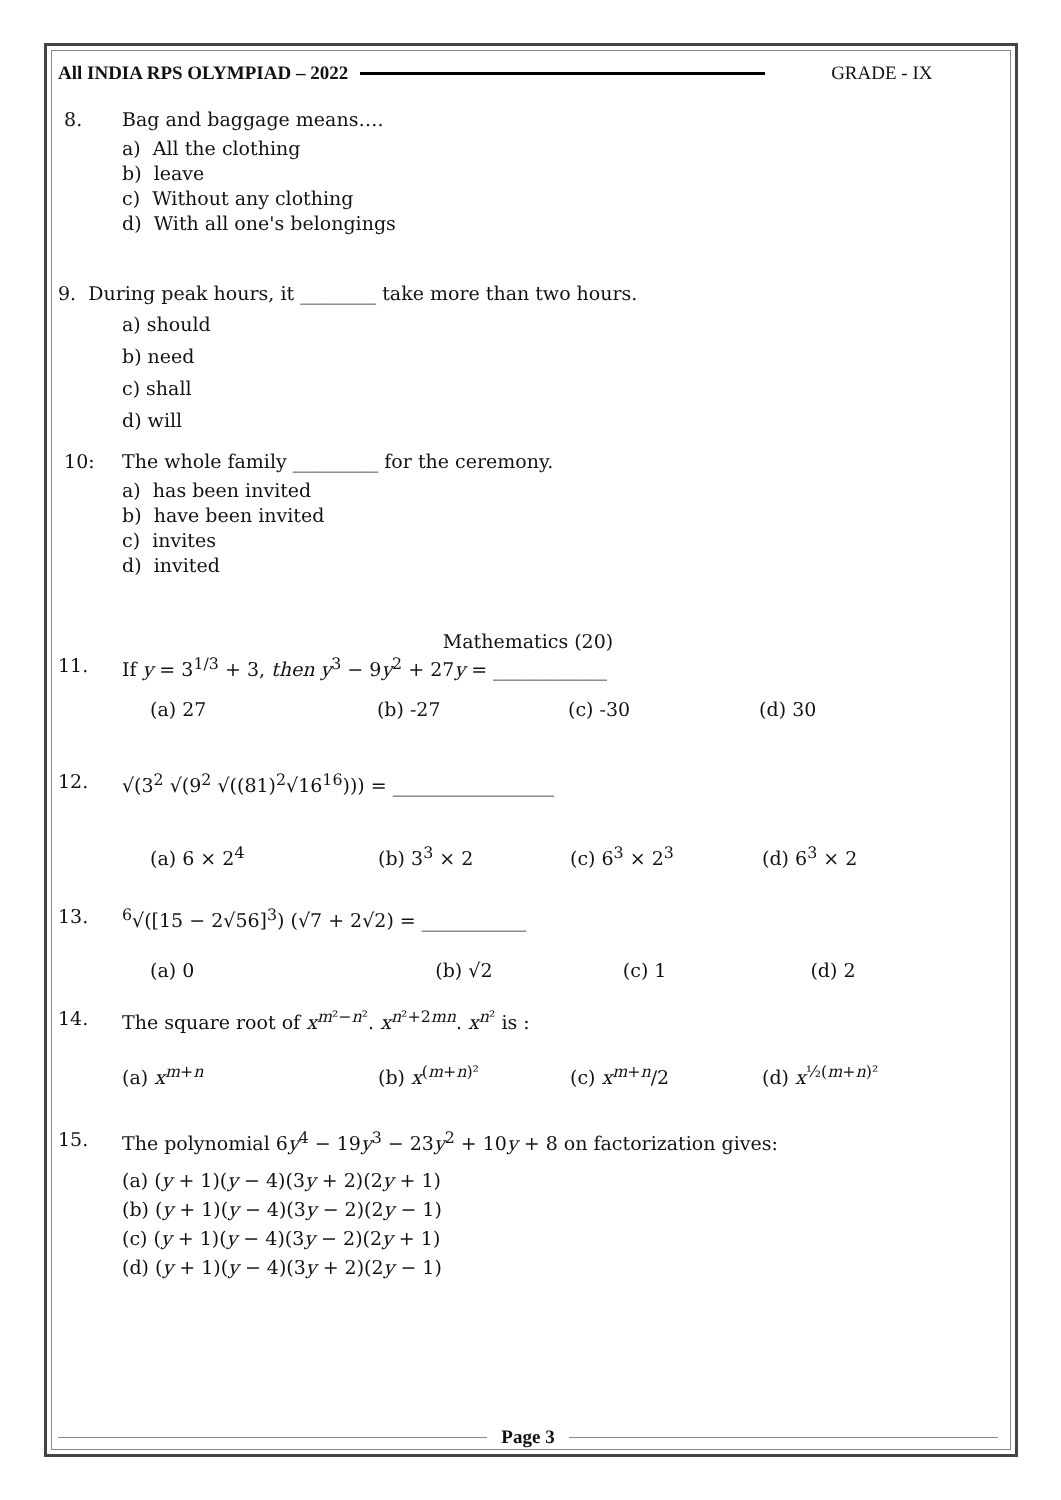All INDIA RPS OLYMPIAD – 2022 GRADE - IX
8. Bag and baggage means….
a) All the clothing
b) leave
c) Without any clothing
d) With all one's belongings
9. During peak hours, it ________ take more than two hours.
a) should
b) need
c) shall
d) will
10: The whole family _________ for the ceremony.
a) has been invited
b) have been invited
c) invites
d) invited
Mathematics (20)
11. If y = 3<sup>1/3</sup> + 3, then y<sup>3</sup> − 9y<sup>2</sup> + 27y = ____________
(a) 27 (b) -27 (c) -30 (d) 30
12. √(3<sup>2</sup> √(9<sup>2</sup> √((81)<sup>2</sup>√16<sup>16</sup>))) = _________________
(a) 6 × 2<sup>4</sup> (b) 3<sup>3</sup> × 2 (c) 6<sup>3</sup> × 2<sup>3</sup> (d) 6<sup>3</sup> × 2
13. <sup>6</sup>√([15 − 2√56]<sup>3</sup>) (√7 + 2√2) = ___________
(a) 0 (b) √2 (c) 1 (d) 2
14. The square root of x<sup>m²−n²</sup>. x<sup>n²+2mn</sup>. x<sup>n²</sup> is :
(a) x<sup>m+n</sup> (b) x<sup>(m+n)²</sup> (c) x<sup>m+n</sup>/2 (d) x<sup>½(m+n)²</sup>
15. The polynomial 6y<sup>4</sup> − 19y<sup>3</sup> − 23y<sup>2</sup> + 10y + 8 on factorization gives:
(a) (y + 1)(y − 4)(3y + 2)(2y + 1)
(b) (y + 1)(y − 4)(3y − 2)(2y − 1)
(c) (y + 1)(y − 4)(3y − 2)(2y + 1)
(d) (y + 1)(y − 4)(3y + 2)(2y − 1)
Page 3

──────

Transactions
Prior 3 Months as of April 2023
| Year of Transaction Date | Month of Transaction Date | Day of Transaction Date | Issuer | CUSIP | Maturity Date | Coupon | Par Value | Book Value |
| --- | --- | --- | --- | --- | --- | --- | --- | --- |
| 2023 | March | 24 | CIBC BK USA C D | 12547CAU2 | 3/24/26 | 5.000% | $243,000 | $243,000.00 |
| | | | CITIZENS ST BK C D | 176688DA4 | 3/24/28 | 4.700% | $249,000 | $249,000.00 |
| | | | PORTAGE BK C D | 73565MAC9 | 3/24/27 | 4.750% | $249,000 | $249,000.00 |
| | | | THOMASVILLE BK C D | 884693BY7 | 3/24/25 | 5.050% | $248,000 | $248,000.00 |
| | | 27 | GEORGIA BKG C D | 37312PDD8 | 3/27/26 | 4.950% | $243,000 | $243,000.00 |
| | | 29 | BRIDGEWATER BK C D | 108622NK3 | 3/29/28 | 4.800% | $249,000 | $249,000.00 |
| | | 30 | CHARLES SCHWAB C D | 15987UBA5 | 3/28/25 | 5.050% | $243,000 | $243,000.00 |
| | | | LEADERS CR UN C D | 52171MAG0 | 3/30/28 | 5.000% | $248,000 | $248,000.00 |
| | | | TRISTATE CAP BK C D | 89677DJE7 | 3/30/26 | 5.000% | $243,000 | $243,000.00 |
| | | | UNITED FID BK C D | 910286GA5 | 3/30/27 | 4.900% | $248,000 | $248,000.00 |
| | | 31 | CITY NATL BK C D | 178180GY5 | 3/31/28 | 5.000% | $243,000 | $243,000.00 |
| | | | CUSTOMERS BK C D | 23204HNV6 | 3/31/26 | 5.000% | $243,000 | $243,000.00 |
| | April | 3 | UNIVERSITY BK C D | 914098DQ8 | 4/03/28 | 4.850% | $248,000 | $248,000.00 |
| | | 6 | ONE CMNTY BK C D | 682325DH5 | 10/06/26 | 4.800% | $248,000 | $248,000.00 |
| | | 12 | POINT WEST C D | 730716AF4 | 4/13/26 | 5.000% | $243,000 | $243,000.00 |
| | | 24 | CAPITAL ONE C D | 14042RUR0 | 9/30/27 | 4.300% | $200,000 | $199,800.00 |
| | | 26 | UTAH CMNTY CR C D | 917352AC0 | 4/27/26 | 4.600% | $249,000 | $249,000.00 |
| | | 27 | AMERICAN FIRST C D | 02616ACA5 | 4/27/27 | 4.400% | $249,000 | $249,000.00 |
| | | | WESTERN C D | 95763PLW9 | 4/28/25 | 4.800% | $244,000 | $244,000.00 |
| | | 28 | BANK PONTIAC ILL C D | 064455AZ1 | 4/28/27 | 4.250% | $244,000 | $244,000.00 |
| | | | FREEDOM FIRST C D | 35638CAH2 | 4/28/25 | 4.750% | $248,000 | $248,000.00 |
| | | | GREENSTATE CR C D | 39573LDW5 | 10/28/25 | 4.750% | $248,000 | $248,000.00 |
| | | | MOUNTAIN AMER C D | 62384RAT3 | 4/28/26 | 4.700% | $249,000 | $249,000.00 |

──────

### WHAT YOU SHOULD DO
Beginning at the line with "4.850% | $248,000 | $248,000.00 |" and ending at the line with "4/13/26 | 5.000% | $243,000 | $243,000.00 |", reproduce each line of the data above exactly, and add no other lines.

### ANSWER AREA
| | April | 3 | UNIVERSITY BK C D | 914098DQ8 | 4/03/28 | 4.850% | $248,000 | $248,000.00 |
| | | 6 | ONE CMNTY BK C D | 682325DH5 | 10/06/26 | 4.800% | $248,000 | $248,000.00 |
| | | 12 | POINT WEST C D | 730716AF4 | 4/13/26 | 5.000% | $243,000 | $243,000.00 |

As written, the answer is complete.